=== TASK DESCRIPTION ===
Lay out the lines from the first one through the line with "single interdisciplinary poster" as a Markdown table with the columns Row and Line, numbering each row and skipping any blank lines.

=== PROVIDED DATA ===
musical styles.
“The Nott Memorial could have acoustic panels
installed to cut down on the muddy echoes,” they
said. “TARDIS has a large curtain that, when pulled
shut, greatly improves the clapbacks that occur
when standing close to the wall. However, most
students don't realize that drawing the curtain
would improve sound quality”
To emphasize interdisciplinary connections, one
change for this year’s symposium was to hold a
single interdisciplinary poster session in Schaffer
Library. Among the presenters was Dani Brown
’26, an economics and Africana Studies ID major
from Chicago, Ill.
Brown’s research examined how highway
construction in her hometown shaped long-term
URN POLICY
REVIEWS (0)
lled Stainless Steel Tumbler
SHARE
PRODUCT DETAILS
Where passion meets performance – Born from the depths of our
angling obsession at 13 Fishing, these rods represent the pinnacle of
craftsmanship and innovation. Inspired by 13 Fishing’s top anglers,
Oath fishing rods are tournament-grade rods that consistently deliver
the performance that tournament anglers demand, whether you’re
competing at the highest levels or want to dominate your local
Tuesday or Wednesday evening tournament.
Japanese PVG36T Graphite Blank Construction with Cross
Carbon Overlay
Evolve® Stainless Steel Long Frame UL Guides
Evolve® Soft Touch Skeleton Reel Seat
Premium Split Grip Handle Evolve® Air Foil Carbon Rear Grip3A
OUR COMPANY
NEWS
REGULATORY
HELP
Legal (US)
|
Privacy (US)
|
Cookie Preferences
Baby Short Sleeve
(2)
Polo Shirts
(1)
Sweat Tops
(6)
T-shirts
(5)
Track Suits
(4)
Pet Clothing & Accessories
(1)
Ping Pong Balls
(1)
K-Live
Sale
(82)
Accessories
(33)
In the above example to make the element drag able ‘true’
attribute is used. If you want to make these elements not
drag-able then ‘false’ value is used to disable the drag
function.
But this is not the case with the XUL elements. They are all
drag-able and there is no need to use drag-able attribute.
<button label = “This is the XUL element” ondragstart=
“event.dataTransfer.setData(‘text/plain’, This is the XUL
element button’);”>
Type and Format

=== EXERCISE RESPONSE ===
| Row | Line |
|---|---|
| 1 | musical styles. |
| 2 | “The Nott Memorial could have acoustic panels |
| 3 | installed to cut down on the muddy echoes,” they |
| 4 | said. “TARDIS has a large curtain that, when pulled |
| 5 | shut, greatly improves the clapbacks that occur |
| 6 | when standing close to the wall. However, most |
| 7 | students don't realize that drawing the curtain |
| 8 | would improve sound quality” |
| 9 | To emphasize interdisciplinary connections, one |
| 10 | change for this year’s symposium was to hold a |
| 11 | single interdisciplinary poster session in Schaffer |